Set in the author’s home city of Orlando and loosely based on the author’s own experiences after being downsized in 2011 and his slow climb back up the economic ladder, “Bloody Rabbit” is a tense, haunting and sometimes grotesquely funny look at how quickly social norms crumble when times get tough.
This eerie tale sends readers into a surreal world where people are desperately struggling to find stability, as they cope with a harsh economic anxiety. “Bloody Rabbit” simultaneously mixes the horrific and the comical.
The book follows R.T. Robeson, a middle-aged man who had it all — a good job, a home, a car — then loses everything. He finally finds a new, much lower-paying job, then happily discovers a tiny apartment he can afford and quickly agrees to rent the cramped unit — even though it has a violent and unsavory history.
If it seems like Robeson has finally landed back on his feet, he’s startled when complete strangers repeatedly and angrily confront him, insisting he just did something crude and offensive. Robeson is baffled and can’t figure out who these people are mistaking him for. An air of dread begins to suffocate the hapless Robeson.
Robeson increasingly feels isolated, like he’s gone into hiding. But his life is about to get much worse.

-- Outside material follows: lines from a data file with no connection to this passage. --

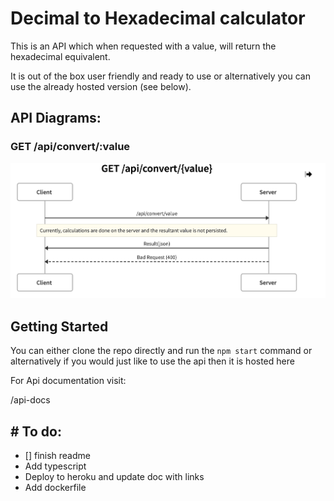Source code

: # Decimal to Hexadecimal calculator

This is an API which when requested with a value, will return the hexadecimal equivalent.

It is out of the box user friendly and ready to use or alternatively you can use the already hosted version (see below).

## API Diagrams:

### GET /api/convert/:value

![](diagrams/getConvertedValue.png)

## Getting Started

You can either clone the repo directly and run the `npm start` command or alternatively if you would just like to use the api then it is hosted here

For Api documentation visit:

/api-docs

## # To do:

- [] finish readme
- Add typescript
- Deploy to heroku and update doc with links
- Add dockerfile
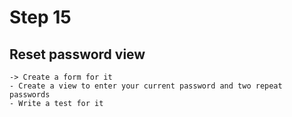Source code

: # Step 15
    
## Reset password view
    -> Create a form for it
    - Create a view to enter your current password and two repeat passwords
    - Write a test for it
    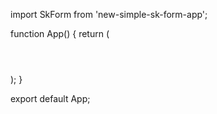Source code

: import SkForm from 'new-simple-sk-form-app';


function App() {
  return (
    <div className="App">
      <header className="App-header">
        <SkForm/>
      </header>
    </div>
  );
}

export default App;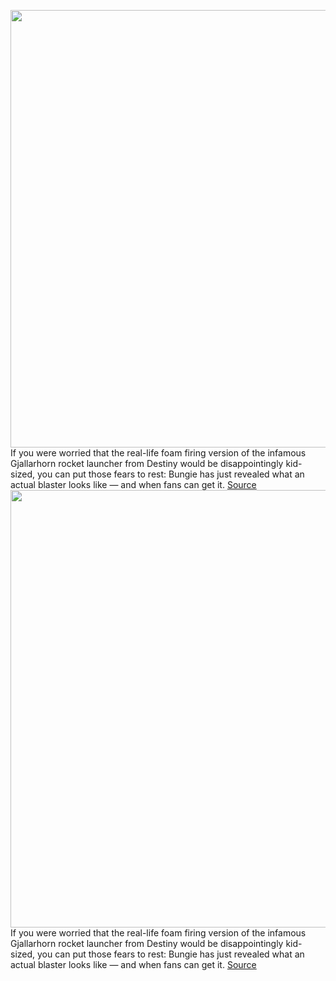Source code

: <img src='https://cdn.vox-cdn.com/thumbor/9WUPDKZ9UMOwPKJdMfHbgz8F2W8=/0x0:3827x3827/1200x800/filters:focal(1240x1273:1852x1885)/cdn.vox-cdn.com/uploads/chorus_image/image/71030500/F6133_LS_NER_LMTD_DESTINY_GJALLARHORN_169.0.jpg' width='700px' /><br/>
If you were worried that the real-life foam firing version of the infamous Gjallarhorn rocket launcher from Destiny would be disappointingly kid-sized, you can put those fears to rest: Bungie has just revealed what an actual blaster looks like — and when fans can get it.
<a href='https://www.theverge.com/2022/6/29/23188569/nerf-destiny-gjallarhorn-pre-order-date-price'> Source <a/><img src='https://cdn.vox-cdn.com/thumbor/9WUPDKZ9UMOwPKJdMfHbgz8F2W8=/0x0:3827x3827/1200x800/filters:focal(1240x1273:1852x1885)/cdn.vox-cdn.com/uploads/chorus_image/image/71030500/F6133_LS_NER_LMTD_DESTINY_GJALLARHORN_169.0.jpg' width='700px' /><br/>
If you were worried that the real-life foam firing version of the infamous Gjallarhorn rocket launcher from Destiny would be disappointingly kid-sized, you can put those fears to rest: Bungie has just revealed what an actual blaster looks like — and when fans can get it.
<a href='https://www.theverge.com/2022/6/29/23188569/nerf-destiny-gjallarhorn-pre-order-date-price'> Source <a/>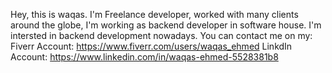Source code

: Hey, this is waqas.
I'm Freelance developer, worked with many clients around the globe, I'm working as backend developer in software house.
I'm intersted in backend development nowadays.
You can contact me on my:
Fiverr Account:
  https://www.fiverr.com/users/waqas_ehmed
LinkdIn Account:
  https://www.linkedin.com/in/waqas-ehmed-5528381b8
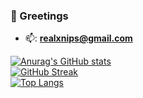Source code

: ### 👋 Greetings

- 📫: **realxnips@gmail.com**

[![Anurag's GitHub stats](https://github-readme-stats.vercel.app/api?username=xnips&theme=dark)](https://github.com/anuraghazra/github-readme-stats) <br />
[![GitHub Streak](https://streak-stats.demolab.com/?user=DenverCoder1&theme=dark)](https://git.io/streak-stats) <br />
[![Top Langs](https://github-readme-stats.vercel.app/api/top-langs/?username=xnips&theme=dark)](https://github.com/anuraghazra/github-readme-stats) <br />
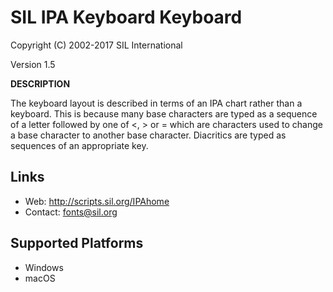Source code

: SIL IPA Keyboard Keyboard
=====================

Copyright (C) 2002-2017 SIL International

Version 1.5

__DESCRIPTION__

The keyboard layout is described in terms of an IPA chart rather than a keyboard. This is because many base characters are typed as a sequence of a letter followed by one of <, > or = which are characters used to change a base character to another base character. Diacritics are typed as sequences of an appropriate key. 

Links
-----
 * Web: http://scripts.sil.org/IPAhome
 * Contact:  fonts@sil.org

Supported Platforms
-------------------
 * Windows
 * macOS
  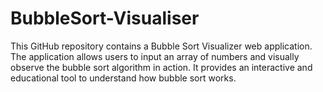 # BubbleSort-Visualiser
This GitHub repository contains a Bubble Sort Visualizer web application. The application allows users to input an array of numbers and visually observe the bubble sort algorithm in action. It provides an interactive and educational tool to understand how bubble sort works.
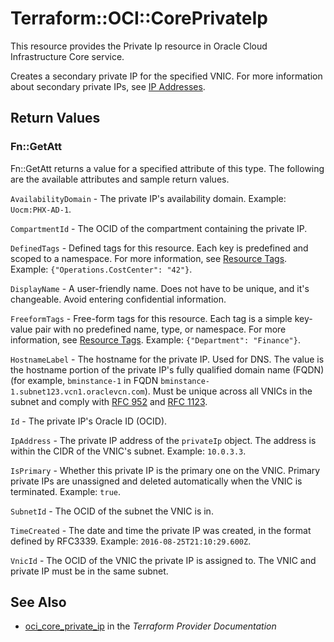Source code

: # Terraform::OCI::CorePrivateIp

This resource provides the Private Ip resource in Oracle Cloud Infrastructure Core service.

Creates a secondary private IP for the specified VNIC.
For more information about secondary private IPs, see
[IP Addresses](https://docs.cloud.oracle.com/iaas/Content/Network/Tasks/managingIPaddresses.htm).

## Return Values

### Fn::GetAtt

Fn::GetAtt returns a value for a specified attribute of this type. The following are the available attributes and sample return values.

`AvailabilityDomain` - The private IP's availability domain.  Example: `Uocm:PHX-AD-1`.

`CompartmentId` - The OCID of the compartment containing the private IP.

`DefinedTags` - Defined tags for this resource. Each key is predefined and scoped to a namespace. For more information, see [Resource Tags](https://docs.cloud.oracle.com/iaas/Content/General/Concepts/resourcetags.htm).  Example: `{"Operations.CostCenter": "42"}`.

`DisplayName` - A user-friendly name. Does not have to be unique, and it's changeable. Avoid entering confidential information.

`FreeformTags` - Free-form tags for this resource. Each tag is a simple key-value pair with no predefined name, type, or namespace. For more information, see [Resource Tags](https://docs.cloud.oracle.com/iaas/Content/General/Concepts/resourcetags.htm).  Example: `{"Department": "Finance"}`.

`HostnameLabel` - The hostname for the private IP. Used for DNS. The value is the hostname portion of the private IP's fully qualified domain name (FQDN) (for example, `bminstance-1` in FQDN `bminstance-1.subnet123.vcn1.oraclevcn.com`). Must be unique across all VNICs in the subnet and comply with [RFC 952](https://tools.ietf.org/html/rfc952) and [RFC 1123](https://tools.ietf.org/html/rfc1123).

`Id` - The private IP's Oracle ID (OCID).

`IpAddress` - The private IP address of the `privateIp` object. The address is within the CIDR of the VNIC's subnet.  Example: `10.0.3.3`.

`IsPrimary` - Whether this private IP is the primary one on the VNIC. Primary private IPs are unassigned and deleted automatically when the VNIC is terminated.  Example: `true`.

`SubnetId` - The OCID of the subnet the VNIC is in.

`TimeCreated` - The date and time the private IP was created, in the format defined by RFC3339.  Example: `2016-08-25T21:10:29.600Z`.

`VnicId` - The OCID of the VNIC the private IP is assigned to. The VNIC and private IP must be in the same subnet.

## See Also

* [oci_core_private_ip](https://www.terraform.io/docs/providers/oci/r/core_private_ip.html) in the _Terraform Provider Documentation_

At the time Freeman first started writing this book in January 2013, President Obama had just been re-elected to a second term with 51 percent of the vote, and there were few if any hints that a political earthquake of a radically different kind was brewing. Or was there? In “Bloody Rabbit,” the weeds in the grass that would grow into the Trump revolution are starkly present.
Published by Freeline Productions, the book is one distinctly about and for the Trump Era, that documents the rise of the new nationalism. It’s available by visiting Amazon.com or through the Freeline online bookstore.
Michael Freeman, a resident of Orlando, has been a journalist since 1988. Throughout his career, he’s worked at some of the Sunshine State’s largest newspapers, including The Orlando Sentinel, The Lakeland Ledger, The Sun-Sentinel and The Jewish Journal.
Michael is also a playwright, active in Central Florida’s fast-growing theater community. He wrote and produced the original plays “Hooked,” “Copping a Craigie” and “Murder Sleep,” which premiered at the Orlando International Fringe Theatre Festival.
A passionate lover of theater and the arts, Michael is a guild member at The Orlando Shakespeare Theater and a member of the Playwrights Round Table in Orlando.
Michael is also the founder of Freeline Productions, a writing and editing service that distributes his fiction novels “Bloody Rabbit” and “Koby’s New Home,” published in 2016.
Michael was born and raised in Fall River, Massachusetts, and has lived in Orlando since 2002. He enjoys reading, traveling, the music of The Monkees, the films of Roman Polanski, catching re-runs of the 1970s series “Kolchak The Night Stalker,” and the great art of comic books.
Michael is also the proud papa of his cats Fluffy and Midnight.